=== WHAT TO WORK ON ===
Copy every item below word for word, omitting the pictures.

Chart comprehension data:
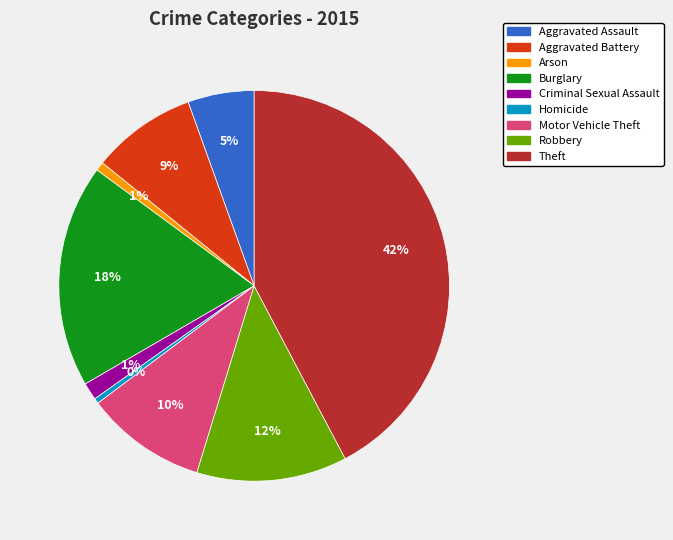

Is Arson the majority of the pie?

No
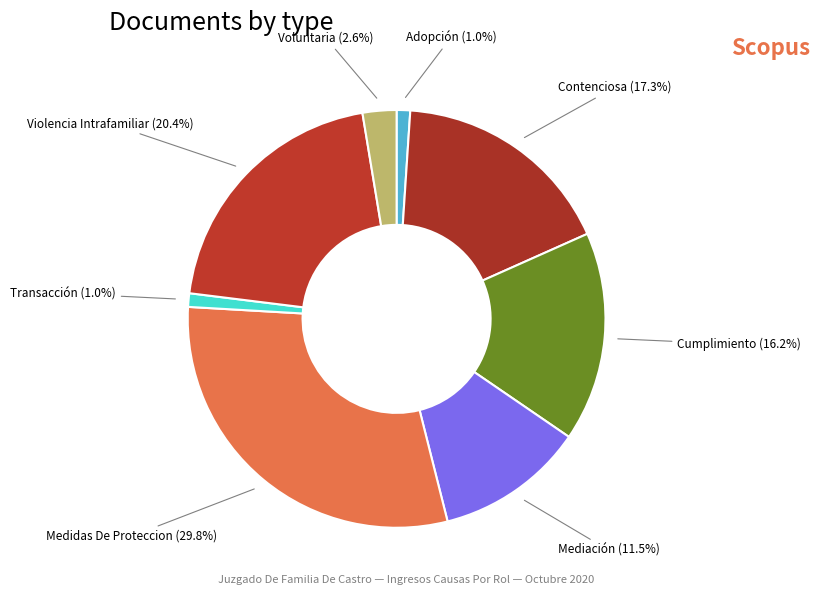

Combined, do Cumplimiento and Violencia Intrafamiliar account for over 50%?

No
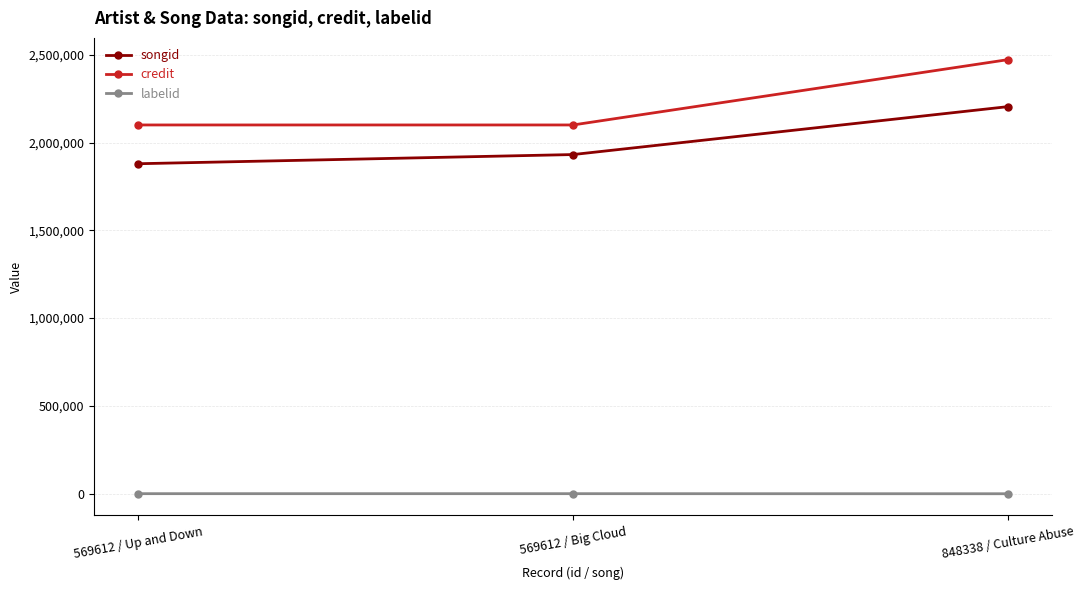

What is the smallest value displayed?

-1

=== EXERCISE ANSWER ===
Is Arson the majority of the pie?

No

Combined, do Cumplimiento and Violencia Intrafamiliar account for over 50%?

No

What is the smallest value displayed?

-1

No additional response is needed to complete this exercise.